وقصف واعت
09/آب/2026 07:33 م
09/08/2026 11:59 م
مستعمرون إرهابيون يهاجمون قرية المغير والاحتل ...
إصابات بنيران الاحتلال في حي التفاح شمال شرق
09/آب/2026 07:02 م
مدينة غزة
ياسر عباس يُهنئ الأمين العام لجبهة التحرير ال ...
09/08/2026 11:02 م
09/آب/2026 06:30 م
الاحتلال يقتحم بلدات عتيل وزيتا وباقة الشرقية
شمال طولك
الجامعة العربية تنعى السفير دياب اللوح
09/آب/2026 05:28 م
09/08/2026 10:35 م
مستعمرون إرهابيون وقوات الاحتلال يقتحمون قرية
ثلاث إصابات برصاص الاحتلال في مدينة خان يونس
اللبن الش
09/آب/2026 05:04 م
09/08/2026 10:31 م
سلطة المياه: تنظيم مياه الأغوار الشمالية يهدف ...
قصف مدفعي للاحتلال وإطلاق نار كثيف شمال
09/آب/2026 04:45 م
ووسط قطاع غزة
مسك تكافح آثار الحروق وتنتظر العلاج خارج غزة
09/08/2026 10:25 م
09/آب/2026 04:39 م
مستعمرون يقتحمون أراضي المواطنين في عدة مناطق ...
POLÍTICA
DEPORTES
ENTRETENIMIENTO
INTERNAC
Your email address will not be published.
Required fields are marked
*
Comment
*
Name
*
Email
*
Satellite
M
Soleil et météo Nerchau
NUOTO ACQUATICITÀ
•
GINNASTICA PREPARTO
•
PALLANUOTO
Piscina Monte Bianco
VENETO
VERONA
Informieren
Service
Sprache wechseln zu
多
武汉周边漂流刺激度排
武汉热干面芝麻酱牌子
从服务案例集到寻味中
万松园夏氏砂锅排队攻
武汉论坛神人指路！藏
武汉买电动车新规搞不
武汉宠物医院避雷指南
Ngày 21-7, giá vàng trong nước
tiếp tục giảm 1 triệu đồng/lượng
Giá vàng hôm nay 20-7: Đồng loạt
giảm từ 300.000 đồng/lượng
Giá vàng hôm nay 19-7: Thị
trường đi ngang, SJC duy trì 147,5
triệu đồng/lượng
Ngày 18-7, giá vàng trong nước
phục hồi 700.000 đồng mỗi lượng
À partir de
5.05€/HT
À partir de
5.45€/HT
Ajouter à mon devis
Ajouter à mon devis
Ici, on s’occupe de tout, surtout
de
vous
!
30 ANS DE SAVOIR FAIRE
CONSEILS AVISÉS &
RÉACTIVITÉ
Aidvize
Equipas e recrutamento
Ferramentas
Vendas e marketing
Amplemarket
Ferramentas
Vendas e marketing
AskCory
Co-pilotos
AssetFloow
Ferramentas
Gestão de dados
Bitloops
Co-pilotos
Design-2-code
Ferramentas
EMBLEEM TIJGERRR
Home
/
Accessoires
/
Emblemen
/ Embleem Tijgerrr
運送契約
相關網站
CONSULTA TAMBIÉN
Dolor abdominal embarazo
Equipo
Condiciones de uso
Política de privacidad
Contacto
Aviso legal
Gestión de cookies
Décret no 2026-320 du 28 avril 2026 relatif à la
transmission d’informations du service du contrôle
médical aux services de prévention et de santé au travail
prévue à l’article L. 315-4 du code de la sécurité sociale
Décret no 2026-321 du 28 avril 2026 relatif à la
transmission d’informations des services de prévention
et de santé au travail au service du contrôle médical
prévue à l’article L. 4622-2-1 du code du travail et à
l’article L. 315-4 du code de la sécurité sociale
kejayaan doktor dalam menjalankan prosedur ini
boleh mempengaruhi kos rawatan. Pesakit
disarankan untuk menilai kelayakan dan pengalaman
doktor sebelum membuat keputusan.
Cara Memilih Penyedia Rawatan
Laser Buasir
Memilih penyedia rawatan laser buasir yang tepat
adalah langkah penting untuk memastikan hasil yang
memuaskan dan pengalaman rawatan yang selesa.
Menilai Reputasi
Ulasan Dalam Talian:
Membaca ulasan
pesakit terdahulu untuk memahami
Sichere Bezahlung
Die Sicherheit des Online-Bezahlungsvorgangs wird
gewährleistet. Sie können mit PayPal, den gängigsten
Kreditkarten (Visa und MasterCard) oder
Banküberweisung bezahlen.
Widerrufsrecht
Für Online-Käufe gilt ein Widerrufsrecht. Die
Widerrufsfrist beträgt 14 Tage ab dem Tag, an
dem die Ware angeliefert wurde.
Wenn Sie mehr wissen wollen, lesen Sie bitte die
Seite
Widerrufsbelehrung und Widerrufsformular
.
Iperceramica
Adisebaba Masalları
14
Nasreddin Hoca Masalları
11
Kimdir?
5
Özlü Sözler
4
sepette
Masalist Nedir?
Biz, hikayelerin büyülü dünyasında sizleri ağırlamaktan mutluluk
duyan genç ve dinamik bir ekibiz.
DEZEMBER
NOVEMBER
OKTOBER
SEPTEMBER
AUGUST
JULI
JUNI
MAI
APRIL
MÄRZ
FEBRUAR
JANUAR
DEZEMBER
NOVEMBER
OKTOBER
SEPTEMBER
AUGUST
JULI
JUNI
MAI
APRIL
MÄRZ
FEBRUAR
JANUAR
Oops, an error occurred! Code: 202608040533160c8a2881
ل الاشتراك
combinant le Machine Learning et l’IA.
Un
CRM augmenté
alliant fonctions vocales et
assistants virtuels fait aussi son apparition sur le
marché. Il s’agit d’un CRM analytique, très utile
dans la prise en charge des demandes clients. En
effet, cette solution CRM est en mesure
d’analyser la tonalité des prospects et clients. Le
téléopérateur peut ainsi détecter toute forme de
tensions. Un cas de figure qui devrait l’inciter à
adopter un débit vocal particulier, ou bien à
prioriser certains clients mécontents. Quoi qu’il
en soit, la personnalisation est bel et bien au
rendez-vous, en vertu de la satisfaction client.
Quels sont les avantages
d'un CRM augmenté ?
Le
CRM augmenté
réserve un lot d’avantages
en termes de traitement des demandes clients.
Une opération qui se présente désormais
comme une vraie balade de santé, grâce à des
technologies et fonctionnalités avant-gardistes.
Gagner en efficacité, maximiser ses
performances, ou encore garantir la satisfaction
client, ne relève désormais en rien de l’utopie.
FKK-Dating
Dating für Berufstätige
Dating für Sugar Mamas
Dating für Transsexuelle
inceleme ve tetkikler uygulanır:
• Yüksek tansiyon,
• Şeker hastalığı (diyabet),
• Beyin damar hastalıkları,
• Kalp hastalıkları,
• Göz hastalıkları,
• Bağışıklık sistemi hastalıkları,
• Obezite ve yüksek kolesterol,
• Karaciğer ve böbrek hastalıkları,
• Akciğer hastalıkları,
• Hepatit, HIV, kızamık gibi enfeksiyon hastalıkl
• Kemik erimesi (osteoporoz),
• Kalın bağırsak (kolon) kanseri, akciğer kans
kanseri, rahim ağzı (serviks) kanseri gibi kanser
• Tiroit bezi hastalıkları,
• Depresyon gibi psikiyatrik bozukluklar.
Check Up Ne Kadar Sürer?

§ §

[Exercise]:
Write out, exactly as they appear, the lines from the one containing "client, ne relève" through the last line of the records above, both included, and nothing more.

[Answer for this exercise]:
client, ne relève désormais en rien de l’utopie.
FKK-Dating
Dating für Berufstätige
Dating für Sugar Mamas
Dating für Transsexuelle
inceleme ve tetkikler uygulanır:
• Yüksek tansiyon,
• Şeker hastalığı (diyabet),
• Beyin damar hastalıkları,
• Kalp hastalıkları,
• Göz hastalıkları,
• Bağışıklık sistemi hastalıkları,
• Obezite ve yüksek kolesterol,
• Karaciğer ve böbrek hastalıkları,
• Akciğer hastalıkları,
• Hepatit, HIV, kızamık gibi enfeksiyon hastalıkl
• Kemik erimesi (osteoporoz),
• Kalın bağırsak (kolon) kanseri, akciğer kans
kanseri, rahim ağzı (serviks) kanseri gibi kanser
• Tiroit bezi hastalıkları,
• Depresyon gibi psikiyatrik bozukluklar.
Check Up Ne Kadar Sürer?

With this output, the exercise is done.